§ **Records for this exercise**
-------

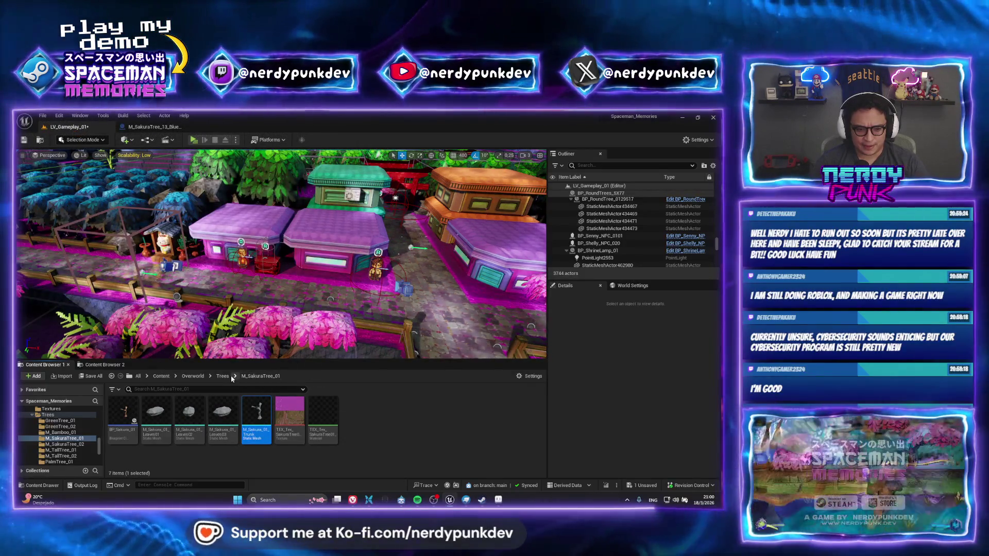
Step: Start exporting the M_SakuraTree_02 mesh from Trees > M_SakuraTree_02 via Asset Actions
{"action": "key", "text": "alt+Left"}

-------

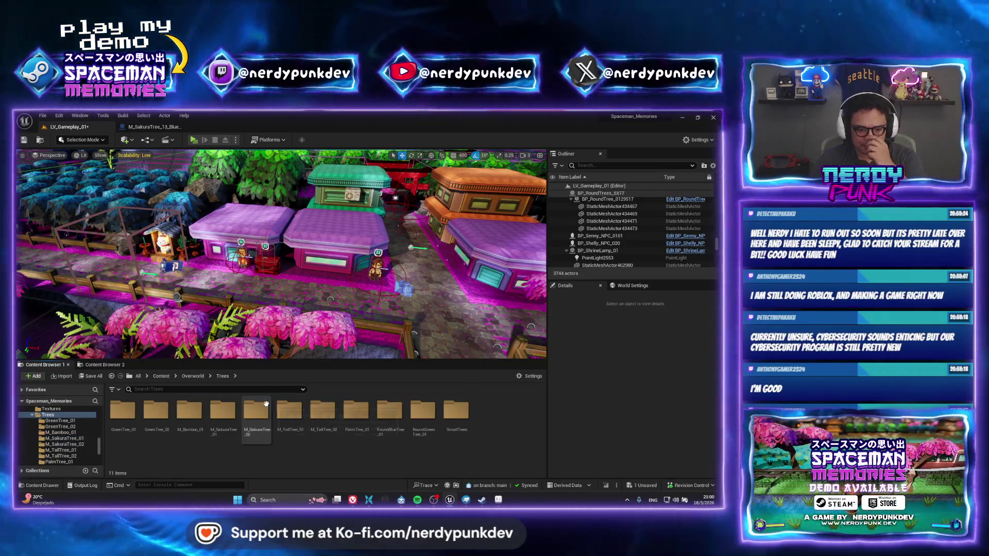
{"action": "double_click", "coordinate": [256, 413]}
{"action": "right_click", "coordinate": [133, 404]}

-------

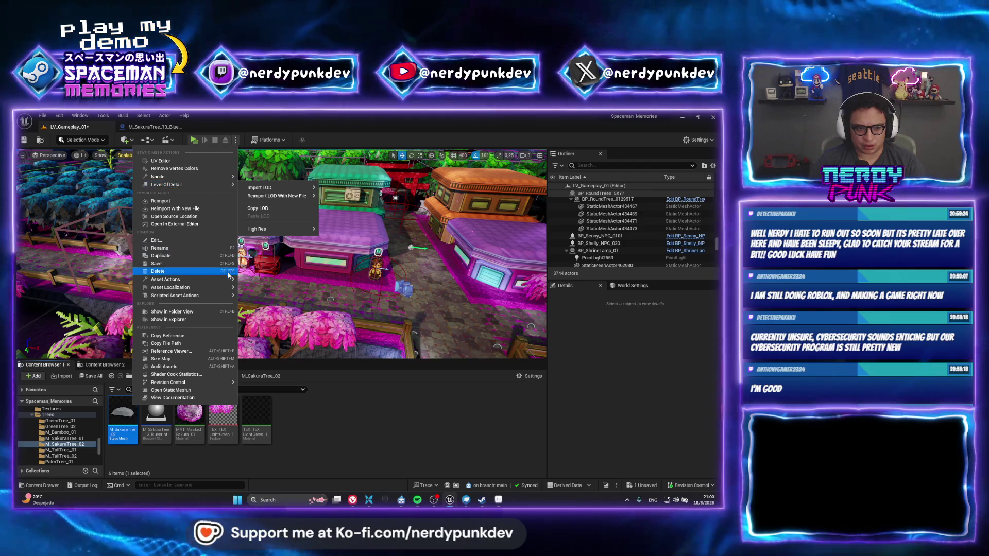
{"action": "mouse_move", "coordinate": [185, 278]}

-------

§ **Instructions to follow**
If a line of the records above holds the word "coordinate", show it.

§ **Task result**
{"action": "double_click", "coordinate": [256, 413]}
{"action": "right_click", "coordinate": [133, 404]}
{"action": "mouse_move", "coordinate": [185, 278]}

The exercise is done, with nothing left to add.